Researchers showed their subjects several images of typically disgusting things like cockroaches and rotting garbage (again, with fearful images as the control). True to the hypotheses, subjects who were more disgust-prone did significantly better at perceiving variations at the light end of the scale after they were shown the images than before. Their physical senses had been "tuned" to perceive impurities more keenly. (For those with low disgust sensitivity, seeing the images had no significant effect on their perceptive abilities.)

It's an interesting addition to the already abundant evidence that emotion changes the way we "see" things. In 2009, psychologists Jeanine K. Stefanucci and Justin Storbeck found that creating an emotional arousal (PDF) in people made them overestimate the distance from a second-story balcony down to a target below compared to control groups. And ask any criminal prosecutor whether fear influences one's perception of the height or ugliness of a criminal.

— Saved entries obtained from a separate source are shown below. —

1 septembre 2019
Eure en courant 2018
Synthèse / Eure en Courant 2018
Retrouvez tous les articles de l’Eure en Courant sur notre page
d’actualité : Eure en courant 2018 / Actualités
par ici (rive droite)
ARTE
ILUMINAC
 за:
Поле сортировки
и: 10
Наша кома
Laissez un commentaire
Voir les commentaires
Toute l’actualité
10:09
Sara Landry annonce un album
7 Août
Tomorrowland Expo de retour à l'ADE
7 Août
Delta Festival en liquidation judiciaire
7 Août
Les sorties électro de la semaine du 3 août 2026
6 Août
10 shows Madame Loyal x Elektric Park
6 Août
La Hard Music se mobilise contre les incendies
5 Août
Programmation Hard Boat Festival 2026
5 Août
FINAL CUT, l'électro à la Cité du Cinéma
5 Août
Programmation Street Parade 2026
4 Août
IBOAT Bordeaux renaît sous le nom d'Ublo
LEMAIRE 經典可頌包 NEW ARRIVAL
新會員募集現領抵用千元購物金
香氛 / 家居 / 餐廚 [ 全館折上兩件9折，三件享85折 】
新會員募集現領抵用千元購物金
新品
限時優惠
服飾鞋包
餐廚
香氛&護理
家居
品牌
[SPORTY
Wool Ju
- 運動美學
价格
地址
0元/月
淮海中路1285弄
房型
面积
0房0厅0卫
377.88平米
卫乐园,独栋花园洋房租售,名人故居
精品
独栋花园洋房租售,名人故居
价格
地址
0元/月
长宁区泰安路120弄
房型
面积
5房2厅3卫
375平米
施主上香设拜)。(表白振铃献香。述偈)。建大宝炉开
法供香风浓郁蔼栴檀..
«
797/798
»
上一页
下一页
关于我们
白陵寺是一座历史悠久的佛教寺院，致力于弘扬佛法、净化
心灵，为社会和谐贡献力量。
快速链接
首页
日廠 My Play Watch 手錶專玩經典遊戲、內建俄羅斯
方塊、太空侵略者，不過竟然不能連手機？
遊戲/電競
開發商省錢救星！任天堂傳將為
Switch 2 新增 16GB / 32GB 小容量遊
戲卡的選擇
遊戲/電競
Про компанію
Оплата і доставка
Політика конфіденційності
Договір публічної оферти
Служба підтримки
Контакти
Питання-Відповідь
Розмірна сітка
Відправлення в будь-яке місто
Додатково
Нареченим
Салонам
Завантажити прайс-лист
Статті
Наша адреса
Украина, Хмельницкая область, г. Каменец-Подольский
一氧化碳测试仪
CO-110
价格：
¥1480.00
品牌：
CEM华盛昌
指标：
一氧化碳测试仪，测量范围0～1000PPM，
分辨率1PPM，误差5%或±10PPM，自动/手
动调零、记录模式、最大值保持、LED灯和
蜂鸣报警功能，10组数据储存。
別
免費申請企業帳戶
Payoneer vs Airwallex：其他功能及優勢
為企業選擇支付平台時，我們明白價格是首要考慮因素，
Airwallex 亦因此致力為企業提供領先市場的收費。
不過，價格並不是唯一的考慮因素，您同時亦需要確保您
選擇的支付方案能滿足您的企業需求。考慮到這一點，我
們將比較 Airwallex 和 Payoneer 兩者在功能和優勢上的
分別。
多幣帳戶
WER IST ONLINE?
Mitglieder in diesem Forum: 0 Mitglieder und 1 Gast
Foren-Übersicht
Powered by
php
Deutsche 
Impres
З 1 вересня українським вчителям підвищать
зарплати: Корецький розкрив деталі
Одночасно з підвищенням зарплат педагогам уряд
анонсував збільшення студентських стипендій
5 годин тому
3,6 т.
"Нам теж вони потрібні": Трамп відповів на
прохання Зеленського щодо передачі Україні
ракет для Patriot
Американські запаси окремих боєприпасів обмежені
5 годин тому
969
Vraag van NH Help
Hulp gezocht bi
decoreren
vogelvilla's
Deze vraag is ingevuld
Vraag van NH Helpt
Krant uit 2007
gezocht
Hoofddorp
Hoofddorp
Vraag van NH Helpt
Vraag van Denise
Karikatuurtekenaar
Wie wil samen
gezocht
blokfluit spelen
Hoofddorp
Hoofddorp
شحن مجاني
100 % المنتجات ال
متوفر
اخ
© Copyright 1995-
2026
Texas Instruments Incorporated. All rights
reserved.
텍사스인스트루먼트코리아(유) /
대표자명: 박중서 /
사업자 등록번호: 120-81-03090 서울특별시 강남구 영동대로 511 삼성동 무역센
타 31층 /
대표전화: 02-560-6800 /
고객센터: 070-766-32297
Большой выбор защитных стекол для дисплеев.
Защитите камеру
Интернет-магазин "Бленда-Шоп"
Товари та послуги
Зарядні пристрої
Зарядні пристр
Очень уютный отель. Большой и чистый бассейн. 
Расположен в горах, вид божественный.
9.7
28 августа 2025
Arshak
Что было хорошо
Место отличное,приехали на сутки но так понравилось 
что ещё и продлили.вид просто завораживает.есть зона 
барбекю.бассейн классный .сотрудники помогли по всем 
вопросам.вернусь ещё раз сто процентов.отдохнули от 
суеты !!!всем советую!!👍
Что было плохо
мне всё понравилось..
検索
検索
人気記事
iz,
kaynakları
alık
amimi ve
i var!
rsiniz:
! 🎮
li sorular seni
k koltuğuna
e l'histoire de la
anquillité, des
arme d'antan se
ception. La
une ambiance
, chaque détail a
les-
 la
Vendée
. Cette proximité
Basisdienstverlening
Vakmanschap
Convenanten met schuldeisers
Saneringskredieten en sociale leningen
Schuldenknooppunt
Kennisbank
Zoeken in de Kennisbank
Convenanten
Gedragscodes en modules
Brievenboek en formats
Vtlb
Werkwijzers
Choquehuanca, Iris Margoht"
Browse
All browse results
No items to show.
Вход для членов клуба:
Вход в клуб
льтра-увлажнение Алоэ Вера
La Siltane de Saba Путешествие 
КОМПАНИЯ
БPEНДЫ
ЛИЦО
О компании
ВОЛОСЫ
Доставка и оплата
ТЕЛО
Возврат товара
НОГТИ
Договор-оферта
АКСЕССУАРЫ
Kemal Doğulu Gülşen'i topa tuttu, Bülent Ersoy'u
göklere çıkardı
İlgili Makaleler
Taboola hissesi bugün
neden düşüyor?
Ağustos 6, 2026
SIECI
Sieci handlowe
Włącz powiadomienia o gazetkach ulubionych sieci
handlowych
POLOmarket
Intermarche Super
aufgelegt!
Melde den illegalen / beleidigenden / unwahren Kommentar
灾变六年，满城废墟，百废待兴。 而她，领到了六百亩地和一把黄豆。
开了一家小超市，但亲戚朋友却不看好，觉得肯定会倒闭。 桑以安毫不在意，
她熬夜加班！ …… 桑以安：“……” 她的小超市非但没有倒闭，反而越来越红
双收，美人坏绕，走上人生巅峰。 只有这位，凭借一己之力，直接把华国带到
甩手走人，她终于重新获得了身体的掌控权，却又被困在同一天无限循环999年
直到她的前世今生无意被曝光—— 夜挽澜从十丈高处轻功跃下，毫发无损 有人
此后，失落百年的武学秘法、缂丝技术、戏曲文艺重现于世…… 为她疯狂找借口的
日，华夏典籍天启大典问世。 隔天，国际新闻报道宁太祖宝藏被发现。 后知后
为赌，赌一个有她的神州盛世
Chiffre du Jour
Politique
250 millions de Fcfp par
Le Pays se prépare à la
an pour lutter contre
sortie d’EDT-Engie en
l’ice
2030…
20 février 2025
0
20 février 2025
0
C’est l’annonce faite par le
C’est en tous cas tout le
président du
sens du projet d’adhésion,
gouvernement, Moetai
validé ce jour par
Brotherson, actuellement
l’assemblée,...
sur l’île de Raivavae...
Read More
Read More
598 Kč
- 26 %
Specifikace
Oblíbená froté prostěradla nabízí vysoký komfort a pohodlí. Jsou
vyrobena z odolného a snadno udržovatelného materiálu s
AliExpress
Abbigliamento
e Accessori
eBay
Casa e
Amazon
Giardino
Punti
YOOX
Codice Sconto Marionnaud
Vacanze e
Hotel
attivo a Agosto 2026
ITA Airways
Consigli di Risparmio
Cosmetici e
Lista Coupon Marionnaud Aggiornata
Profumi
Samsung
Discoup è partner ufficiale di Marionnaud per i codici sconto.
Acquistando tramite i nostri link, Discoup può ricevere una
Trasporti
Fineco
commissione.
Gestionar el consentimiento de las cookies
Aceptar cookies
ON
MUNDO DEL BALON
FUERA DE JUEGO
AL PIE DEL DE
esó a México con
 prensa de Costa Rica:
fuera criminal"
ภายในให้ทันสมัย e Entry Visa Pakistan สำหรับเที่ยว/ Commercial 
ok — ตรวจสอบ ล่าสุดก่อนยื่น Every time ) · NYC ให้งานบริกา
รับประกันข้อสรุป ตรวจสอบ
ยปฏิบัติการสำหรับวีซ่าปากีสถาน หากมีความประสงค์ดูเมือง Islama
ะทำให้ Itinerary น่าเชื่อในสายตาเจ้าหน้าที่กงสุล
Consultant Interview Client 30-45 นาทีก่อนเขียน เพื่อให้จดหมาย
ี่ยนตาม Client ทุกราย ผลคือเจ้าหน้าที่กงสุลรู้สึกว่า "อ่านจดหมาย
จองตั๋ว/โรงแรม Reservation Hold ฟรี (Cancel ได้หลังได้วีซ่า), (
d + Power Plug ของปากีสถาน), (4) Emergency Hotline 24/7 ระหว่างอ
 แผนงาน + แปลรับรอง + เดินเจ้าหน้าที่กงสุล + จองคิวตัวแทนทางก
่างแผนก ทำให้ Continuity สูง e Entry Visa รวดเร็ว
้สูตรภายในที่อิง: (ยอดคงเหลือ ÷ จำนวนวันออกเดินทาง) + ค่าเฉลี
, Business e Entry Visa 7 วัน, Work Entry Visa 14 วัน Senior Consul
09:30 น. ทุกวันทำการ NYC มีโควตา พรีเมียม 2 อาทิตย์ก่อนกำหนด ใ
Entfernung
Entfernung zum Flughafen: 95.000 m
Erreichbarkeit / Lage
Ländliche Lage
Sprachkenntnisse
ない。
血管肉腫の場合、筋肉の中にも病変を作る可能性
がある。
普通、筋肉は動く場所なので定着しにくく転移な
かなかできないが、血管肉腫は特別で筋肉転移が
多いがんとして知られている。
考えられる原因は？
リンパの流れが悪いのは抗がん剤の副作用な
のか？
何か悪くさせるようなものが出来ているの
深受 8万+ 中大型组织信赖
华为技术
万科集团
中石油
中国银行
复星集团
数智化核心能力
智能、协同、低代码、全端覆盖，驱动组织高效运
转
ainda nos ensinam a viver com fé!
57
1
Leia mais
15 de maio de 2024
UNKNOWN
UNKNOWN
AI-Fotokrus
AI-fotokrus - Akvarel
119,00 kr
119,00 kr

But there's a crucial difference here. As the new study's authors note, "research on the experience-altering nature of emotion has typically focused on nonperceptual experience, such as changes in cognitive appraisals. It is clear, however, that these influences extend to perception." Indeed, assessing balcony height or criminal height involves calculation; distinguishing panels and numbers based on minute tint and shade variance involves no calculation, only eyesight.

One can only imagine the implications extend to the other senses as well. It may be what's happening when people say they can't eat anymore after someone describes Two Girls, One Cup at dinnertime. Although, if that's dinnertime conversation in your home, you may have more pressing worries.